Distributed compiling and clusteringCompiling large amounts of code takes time, sometimes even massive amounts of time. Some of us see the test-build as a well deserved coffee break, but after a while it gets old. Having to wait for a long time, in some cases hours, for a compile to finish, is not only counter-productive but makes debuging in many cases alot harder. (eg: you can't just make a quick change in your code, quickly run it, and see what it does.) The solution
: Gather around those old computers you have lying around everywhere (and I'm sure many of us do), and set up a little compile farm to help your computer crunch some code.The tools
: Finding the right tool for the job can be a bit tricky, and reading up on clustering might make your head explode initially, but there are truely some great tools out there that make this all to easy, and that's what this review is about.
In my short adventure through the distributed compiling and clustering world, I have run in to quite a few options:
The first was building a beowulf cluster
with tools such as heartbeat (http://www.linux-ha.org/
A Beowulf cluster is a group of usually identical PC computers running a FOSS Unix-like operating system, such as GNU/Linux or BSD. They are networked into a small TCP/IP LAN, and have libraries and programs installed which allow processing to be shared among them.
Unfortionally not all my computers are identical so this was not an option.
Then there is openMosix, which is a kernel patch for linux that lets you share cpu power and memory over any number of machines, or as wikipedia (http://en.wikipedia.org/wiki/OpenMosix
openMosix is a free cluster management system that provides single-system image (SSI) capabilities, e.g. automatic work distribution among nodes. It allows program processes (not threads) to migrate to machines in the node's network that would be able to run that process faster. It is particularly useful for running parallel and intensive input/output (I/O) applications. It is released as a Linux kernel patch, but is also available on specialized LiveCDs and as a Gentoo Linux kernel choice.
And last but not least there is distcc. Distcc is actually the only one that will work with windows. Distcc is different from all of the above as it focuses on distributed compiling rather than regular clustering. It requires very little setup. You can use it togeather with ccache, which makes it even faster. From wikipedia(http://en.wikipedia.org/wiki/Distcc
distcc works as an agent for the compiler. A distcc daemon has to run on each of the participating machines. The originating machine invokes a preprocessor to handle source files and sends the preprocessed source to other machines over the network via TCP. Remote machines compile those source files without any local dependencies (such as header files or macro definitions) to object files and send them back to the originator for further compilation.
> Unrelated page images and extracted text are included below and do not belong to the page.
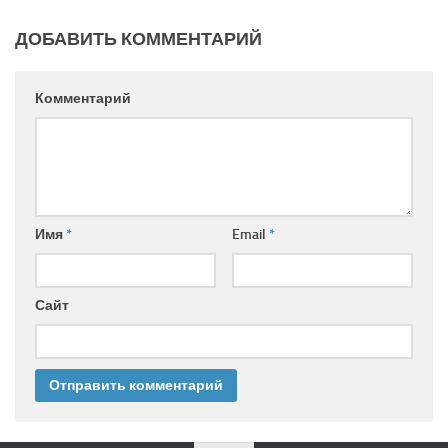
ДОБАВИТЬ КОММЕНТАРИЙ
Комментарий
Имя
*
Email
*
Сайт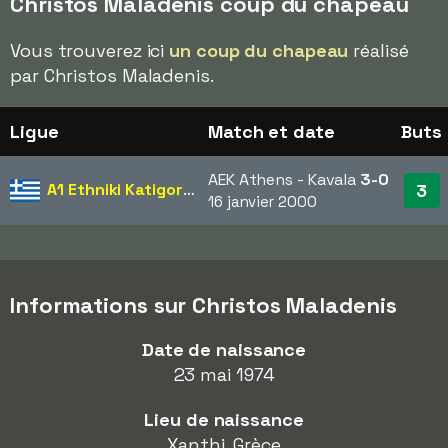
Christos Maladenis coup du chapeau
Vous trouverez ici
un coup du chapeau
réalisé
par Christos Maladenis.
Ligue
Match et date
Buts
AEK Athens - Kavala
3-0
A1 Ethniki Katigoria
3
16 janvier 2000
Informations sur Christos Maladenis
Date de naissance
23 mai 1974
Lieu de naissance
Xanthi, Grèce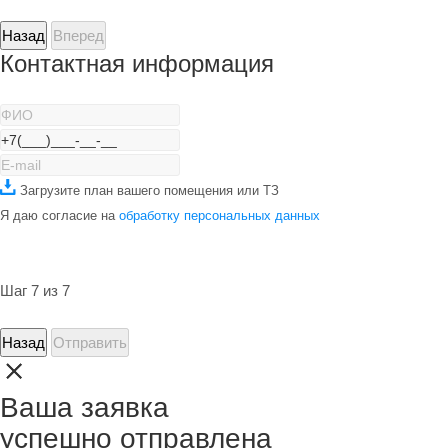
Назад
Вперед
Контактная информация
Загрузите план вашего помещения или ТЗ
Я даю согласие на
обработку персональных данных
Шаг 7 из 7
Назад
Отправить
Ваша заявка
успешно отправлена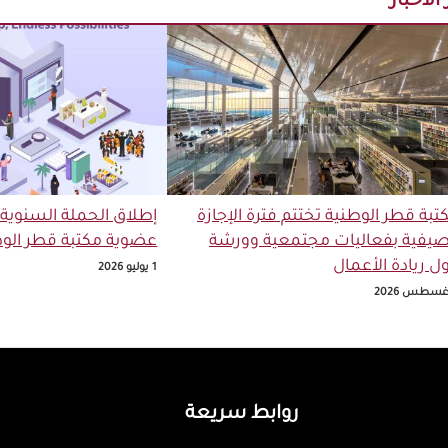
الأخبار
تبة قطر الوطنية تختتم فترة الإجازة
إطلاق الحملة السنوية
صيفية بفعاليات مجتمعية وورشة
عضوية مكتبة قطر الوط
ل ريادة الأعمال
1 يوليو 2026
روابط سريعة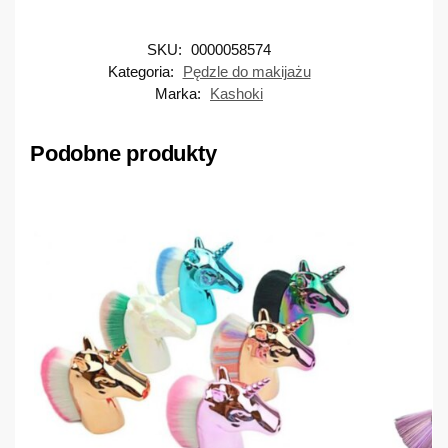
SKU:
0000058574
Kategoria:
Pędzle do makijażu
Marka:
Kashoki
Podobne produkty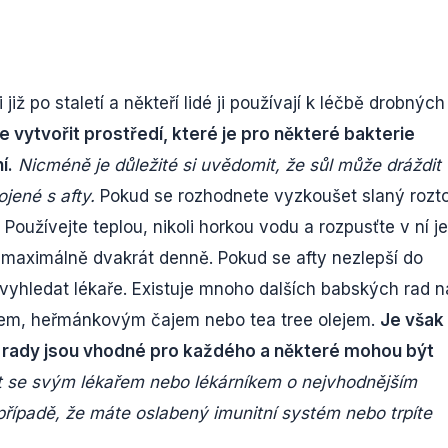
ž po staletí a někteří lidé ji používají k léčbě drobných
 vytvořit prostředí, které je pro některé bakterie
í.
Nicméně je důležité si uvědomit, že sůl může dráždit
ojené s afty.
Pokud se rozhodnete vyzkoušet slaný rozt
. Používejte teplou, nikoli horkou vodu a rozpusťte v ní j
 maximálně dvakrát denně. Pokud se afty nezlepší do
 vyhledat lékaře. Existuje mnoho dalších babských rad n
gurtem, heřmánkovým čajem nebo tea tree olejem.
Je však
é rady jsou vhodné pro každého a některé mohou být
it se svým lékařem nebo lékárníkem o nejvhodnějším
případě, že máte oslabený imunitní systém nebo trpíte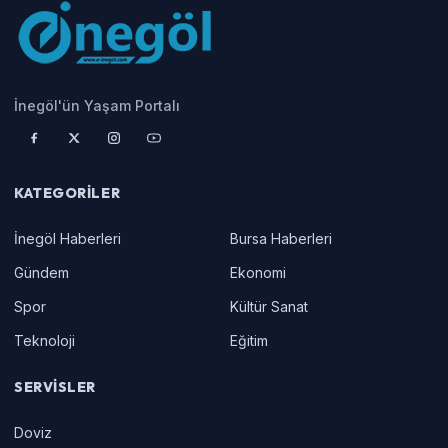
İnegöl'ün Yaşam Portalı
KATEGORILER
İnegöl Haberleri
Bursa Haberleri
Gündem
Ekonomi
Spor
Kültür Sanat
Teknoloji
Eğitim
SERVISLER
Doviz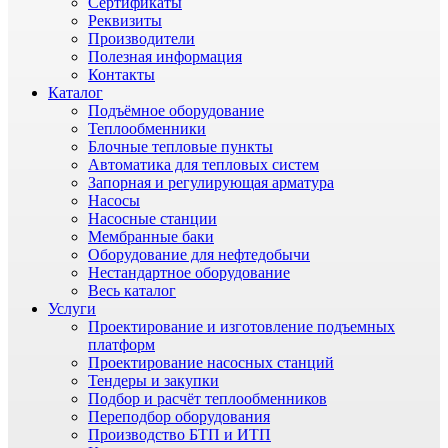
Сертификаты
Реквизиты
Производители
Полезная информация
Контакты
Каталог
Подъёмное оборудование
Теплообменники
Блочные тепловые пункты
Автоматика для тепловых систем
Запорная и регулирующая арматура
Насосы
Насосные станции
Мембранные баки
Оборудование для нефтедобычи
Нестандартное оборудование
Весь каталог
Услуги
Проектирование и изготовление подъемных
платформ
Проектирование насосных станций
Тендеры и закупки
Подбор и расчёт теплообменников
Переподбор оборудования
Производство БТП и ИТП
Note that none of the above requires any tampering with makefiles or creating complex build scripts.
openMossix had a fairly easy setup ( just configure / install the kernel and run the daemon ) and did seem to do a good job with applications that are cpu-intensive (such as a compile job) however I ran into some problems now and then, getting segmentation faults. I assume it's my fault, but after playing with it for a day I was ready to try something new.
Distcc was VERY
impressive. It seems like the perfect tool for the job. Setting it up was very easy (just install distcc, and set it as your default compiler, it has a configuration tool that sets the participating hosts, and you just have to start the distccd daemon specifying which ip's to allow) and it worked right away. Required though is that your build-environment has the same versions of things. (like same version of gcc, ld, etc,..) but that's quite easy to deal with. I must say the speedup was significant. distcc comes with a monitoring tool (openMosix does too) that shows the running jobs on the farm. Now I can finally compile things on my slow computer, taking advantage of the speed of my faster computer.
I tested distcc with one machine running windows (distcc running in cygwin) and the other running gentoo linux (http://www.gentoo.org
). Because both platforms were different I had to set up a cross compiling envoronment (binutils come in handly) which worked out just fine. Later I tried it with one machine running gentoo, the other gentoo on vmware with windowsXP host. I must say this was the easyest of all, as there was no additional setup needed for cross-compilation.
I was also reading that you can set up distcc to run on
openMosix, but i did not get into that. (I'm curious as to what the difference would be in benchmark results with just distcc and distcc+openMosix)
Distcc seems to be the best tool for the job, and to save yourself some cross-compiling trouble, the uber easyest is to set it up on the same platform.